A close examination into the minutiae of the growth of the different organs has shown us that the double characters of the double segments are more deeply seated than was imagined. The circulatory system, the nerve cord, and the first traces of segmentation in the mesoblast all show this double character, and the only single part about the segment is the broad plate covering the segment. Now in some of the most ancient of the fossil Myriapods this broad plate shows traces of a division, as if it were in reality two plates fused together. We have also to consider that the life history of the Chilognatha allows us to believe that the peculiar cylindrical shape of the body shown in the greatest degree in the Julidae is attained by the unequal development of the dorsal and ventral surfaces of the body; the ventral surface being compressed together till it is extremely narrow, and the dorsal surface, as it were, growing round it till the originally dorsal surface forms almost a complete ring round the body. Taking all this into consideration, we are justified, in my opinion, in concluding that each double segment in the Chilognatha is not two segments fused together, nor a single segment bearing two pairs of legs, but is two complete segments perfect in all particulars, but united by a large dorsal plate which was originally two plates which have been fused together, and which in most Chilognatha surrounds almost the whole of two segments in the form of a ring.
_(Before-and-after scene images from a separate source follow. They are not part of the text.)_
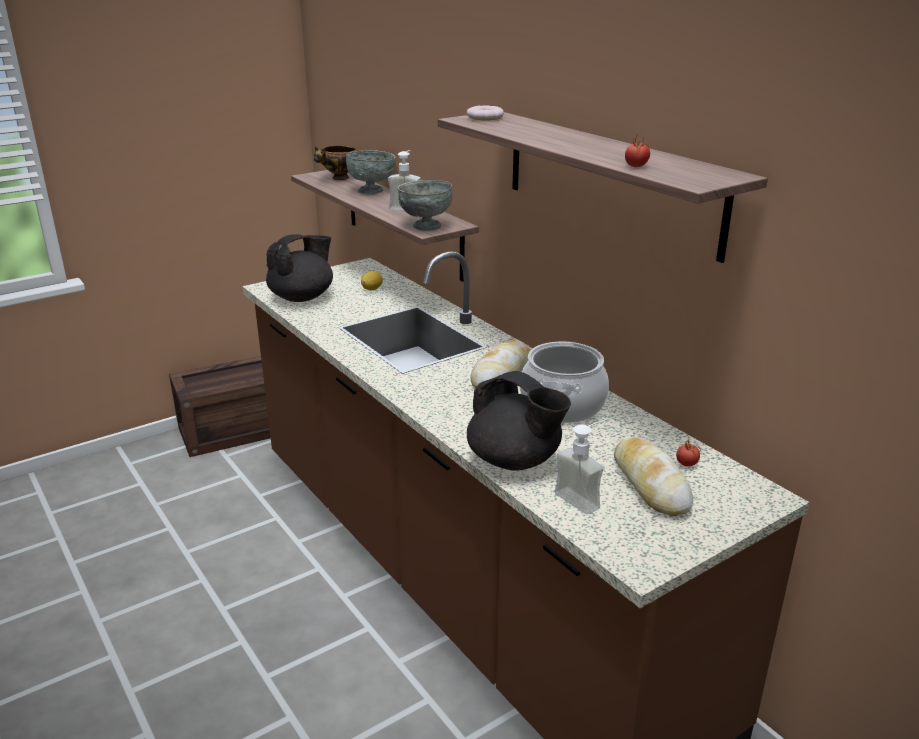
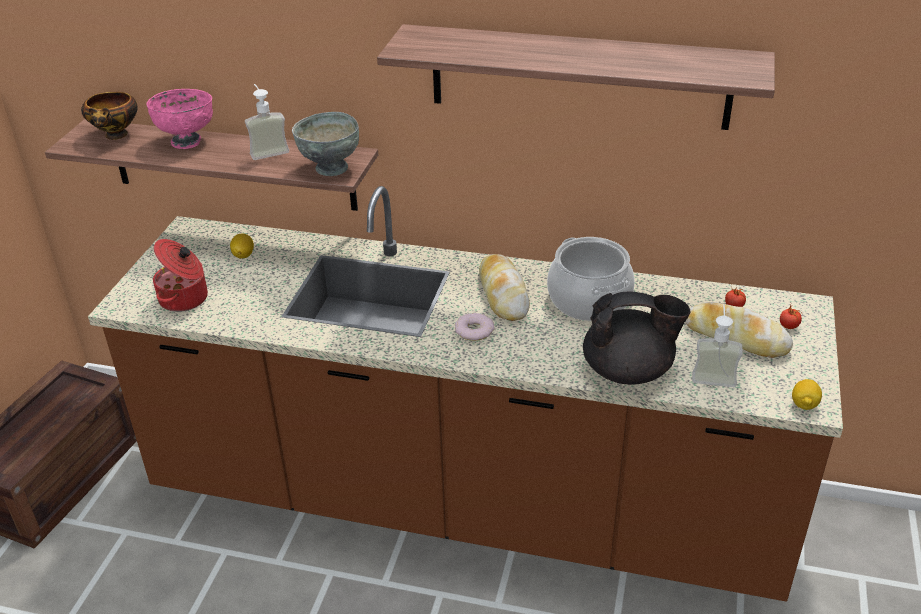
camera: 40 degrees left, 10 degrees up
black teapot [266,234,333,302] -> cooking pot [153,239,208,312]
grey bowl [346,150,395,194] -> pink bowl [146,89,213,149]
donut [467,105,504,121] -> donut moved to [455,313,494,341]
tomato [625,135,650,167] -> tomato moved to [780,305,802,329]
none -> lemon [792,379,822,410]

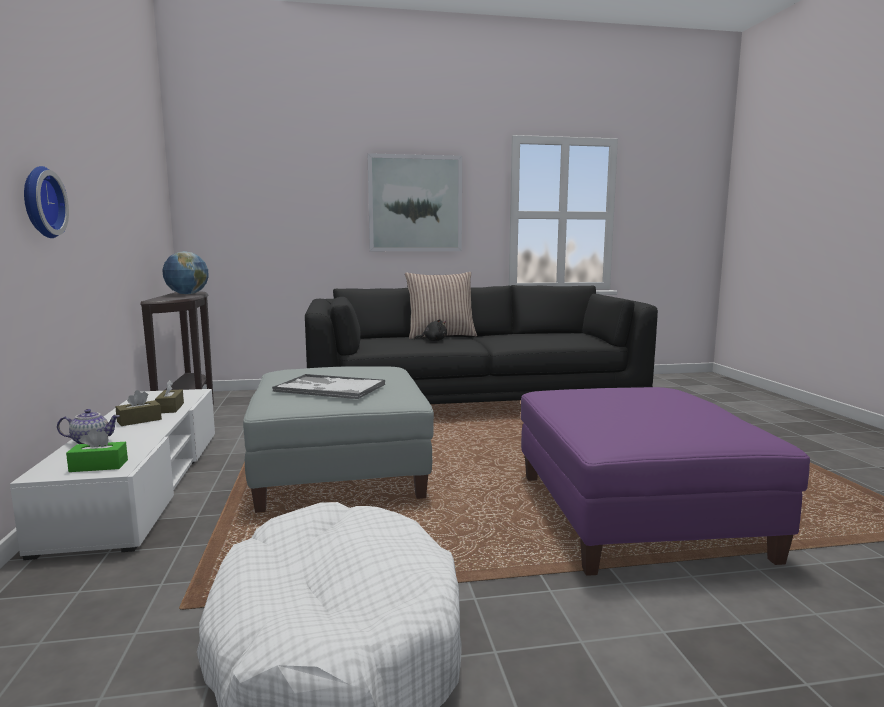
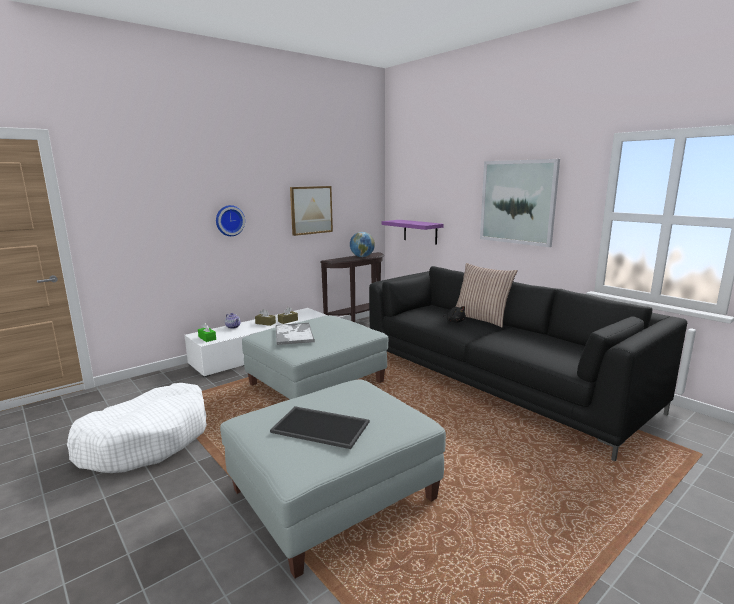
camera: 60 degrees right, 5 degrees up
purple ottoman [521,387,810,576] -> grey ottoman [220,379,446,578]
none -> tray [270,406,369,449]
none -> picture [290,186,333,236]
none -> purple shelf [382,220,444,245]

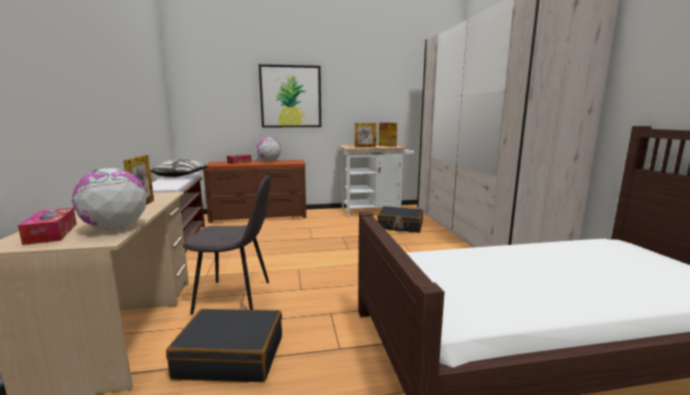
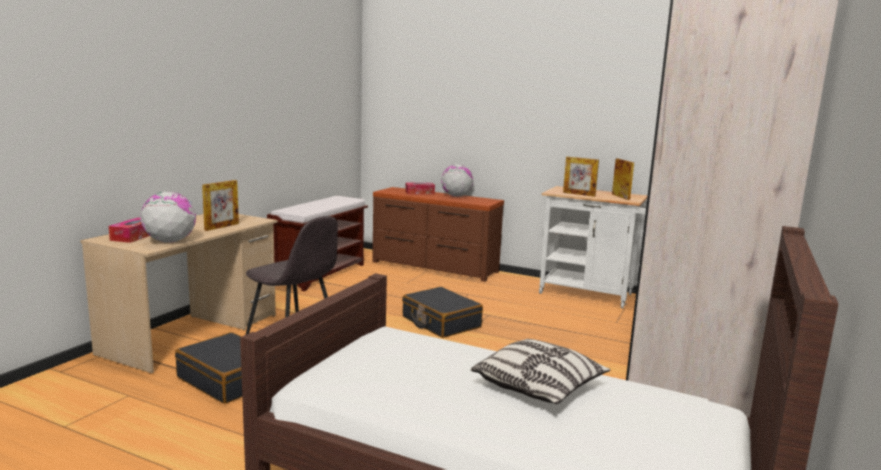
camera: 35 degrees right, 0 degrees up
pillow [150,159,210,177] -> pillow moved to [471,339,610,404]
picture [259,64,321,128] -> none
black suitcase [377,206,423,233] -> black suitcase moved to [402,287,483,338]

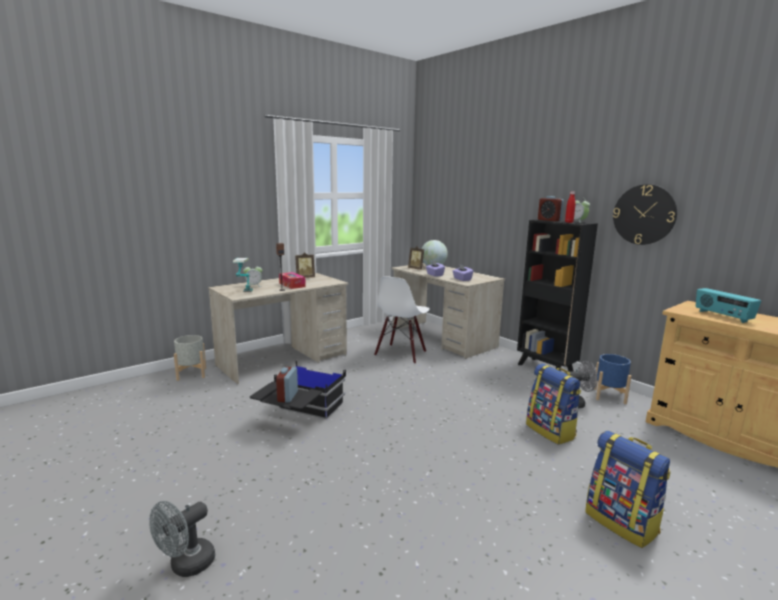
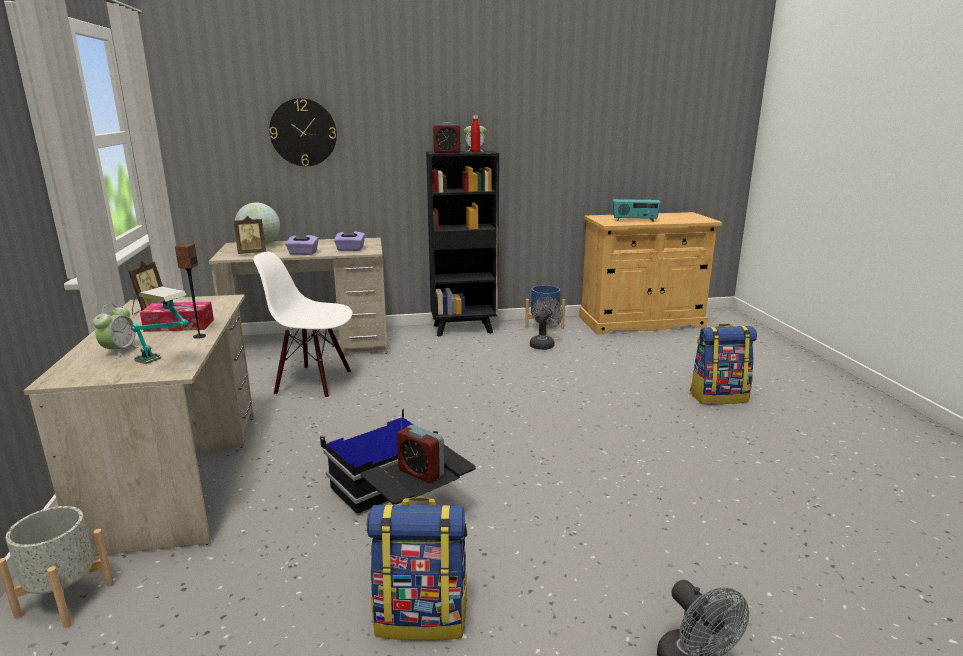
camera: 60 degrees left, 5 degrees up
white chair [374,276,430,364] -> white chair turned 135 degrees clockwise [253,252,352,398]
backpack [526,364,581,445] -> backpack moved to [367,497,468,641]
wall clock [613,184,677,245] -> wall clock moved to [269,98,337,166]

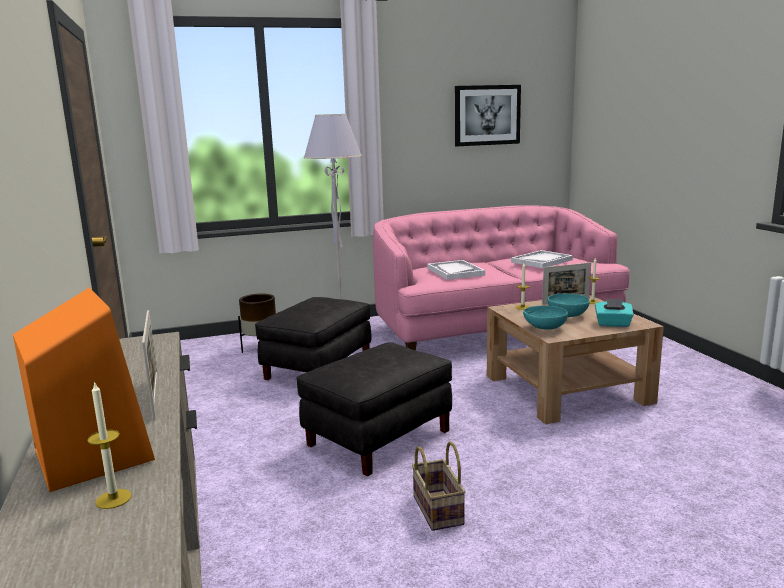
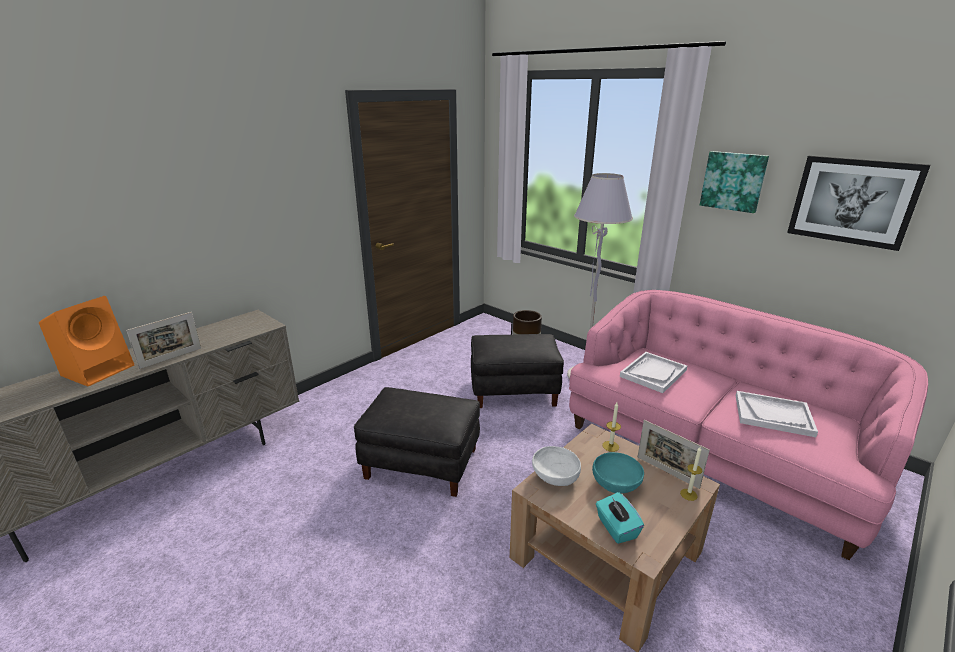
camera: 60 degrees right, 10 degrees up
candle [87,381,132,509] -> none
basket [412,441,466,531] -> none
turquoise bowl [523,306,568,330] -> white bowl [532,446,581,486]
none -> picture [700,151,769,213]

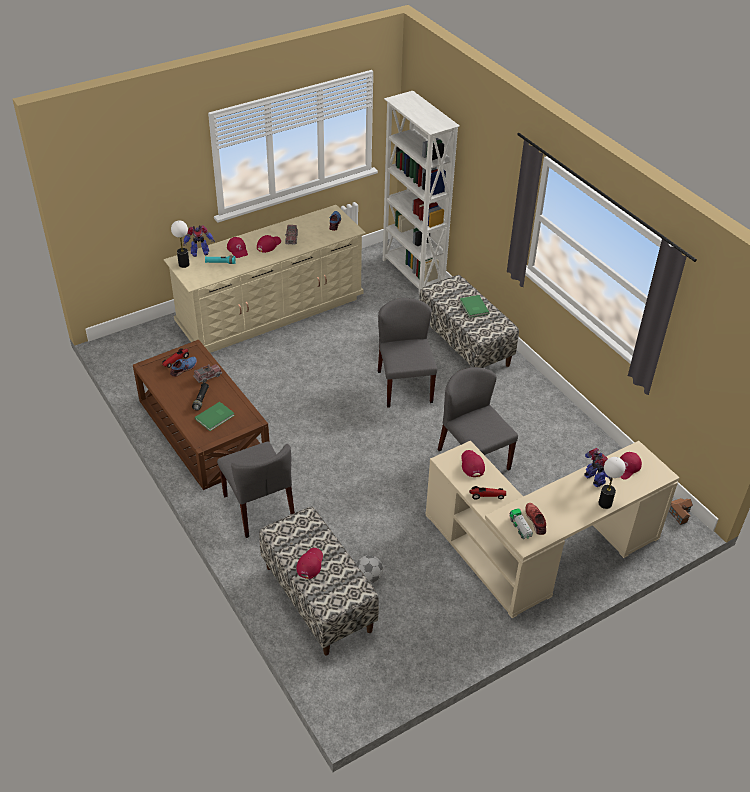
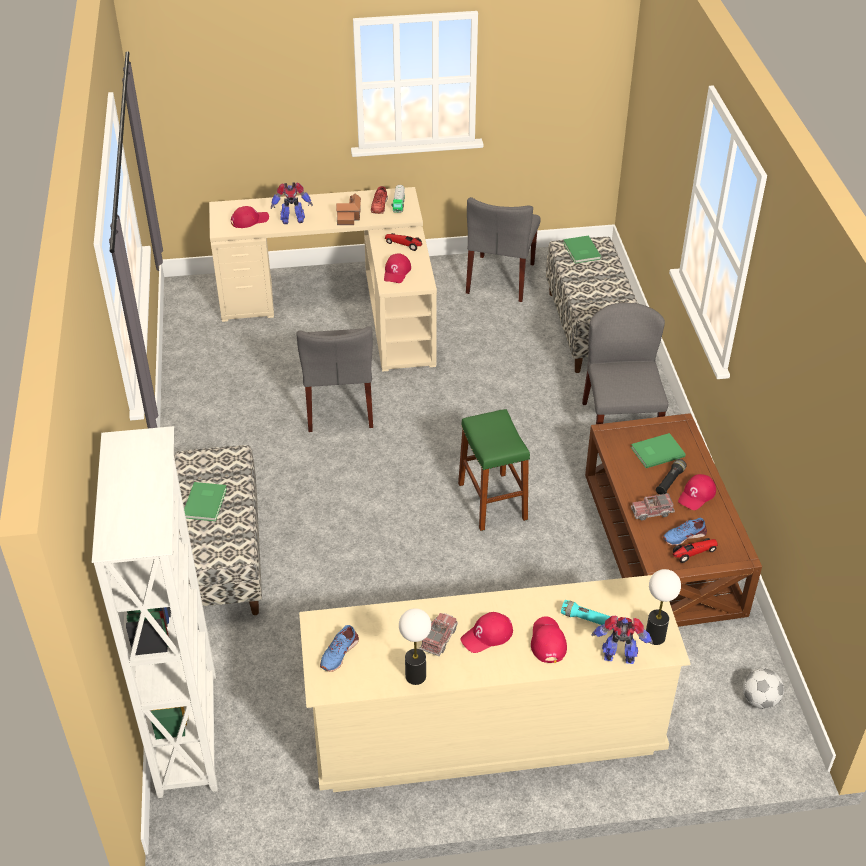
camera: 155 degrees left, 0 degrees up
red cap [296,548,323,579] -> red cap moved to [678,474,716,510]
football [356,555,383,583] -> football moved to [743,668,784,709]
grey chair [378,298,437,408] -> grey chair moved to [466,197,541,302]
toy robot [584,448,611,487] -> toy robot turned 90 degrees counterclockwise [271,182,313,224]
table lamp [598,457,626,509] -> table lamp moved to [399,608,431,685]
toy house [669,498,693,525] -> toy house moved to [336,194,361,225]
none -> green stool [458,409,530,531]
none -> green book [563,235,601,263]

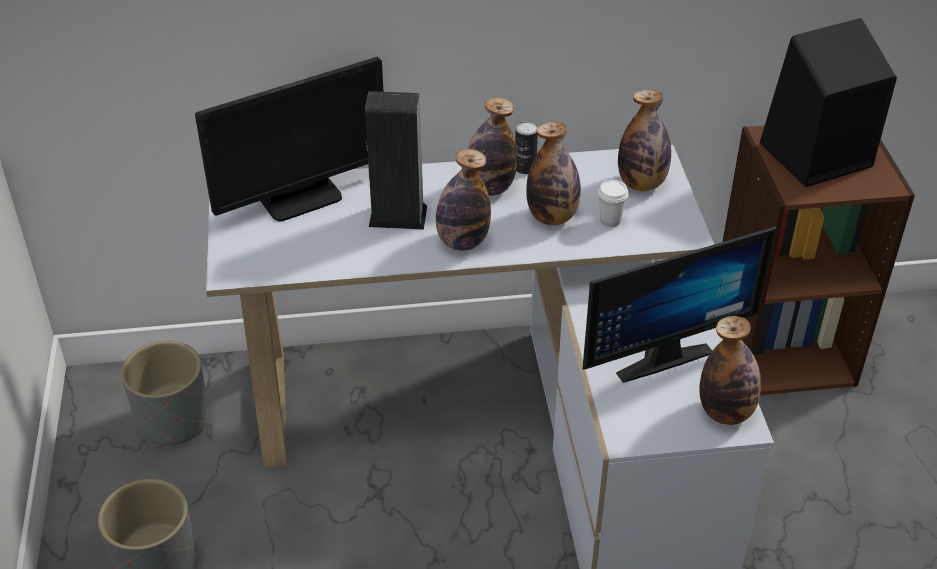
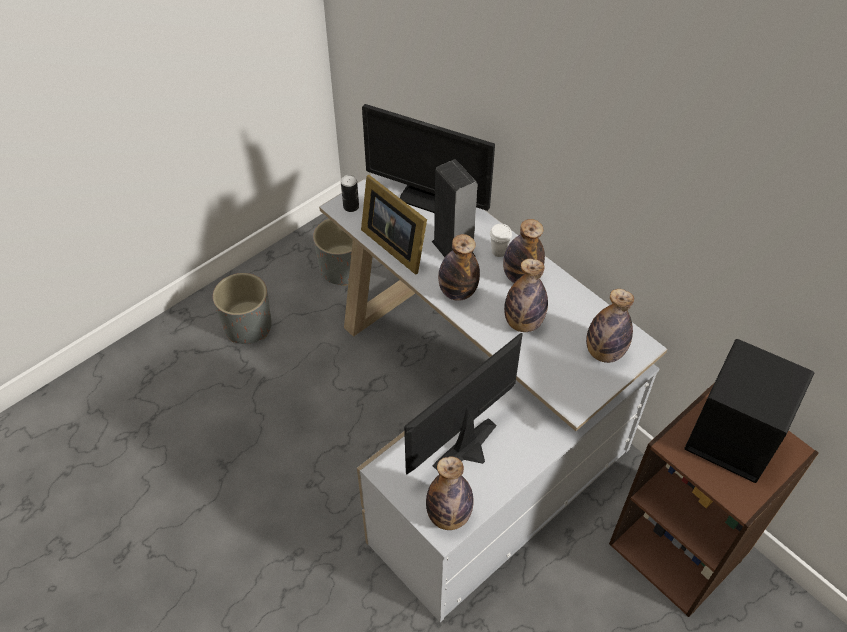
camera: 55 degrees right, 10 degrees up
can [515,121,538,174] -> can moved to [341,175,359,212]
monitor [583,226,776,383] -> monitor turned 105 degrees clockwise [404,333,523,475]
white cup [598,180,628,227] -> white cup moved to [490,224,512,257]
none -> picture frame [361,175,427,274]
Again in the Chilopoda we see that a great distinctive feature that separates them from the Chilognatha is the character of the ventral nerve cord, the cord being double and not single, a character connected with the fact that the bases of the legs are widely separated from one another, and not closely approached to each other, as in the Chilognatha. As we before said, a more minute anatomical examination showed us that this difference was not so great as appeared at first sight, the cord showing traces of a duplication. Well, are these traces superficial, or do they represent a state of affairs more or less similar to that in the Chilopoda? Embryology helps us to answer this question also. In the early stages of the Chilognatha we find that the nerve cord has exactly the form of that in Chilopoda, showing us that the appearances in the anatomy had led us to a right conclusion, and giving us a valuable confirmation of our views. These two examples will serve to show the kind of interest which attaches to embryology.

Palaeontology.

We have seen that embryology enables us to look at the structure of the Myriapods from a new standpoint, and to correct and supplement the knowledge gained from an examination of the adult animal. In the same way a study of the forms of Myriapods which have become extinct on the globe, and have been preserved to us in a fossil form, gives a further opportunity of considering the relations of one form to another, and again of the relations of our group to other groups of animals now existing on the earth. Myriapod fossils have been found in strata of great antiquity. The oldest of such fossils must have been among the first land animals. The figure below shows a fossil Myriapod found in America, belonging to the Order of the Protosyngnatha which are only found in the Palaeozoic strata. It is a good example of the manner in which Myriapods were protected by bundles of bristles in the same way as the Polyxenus of the present time.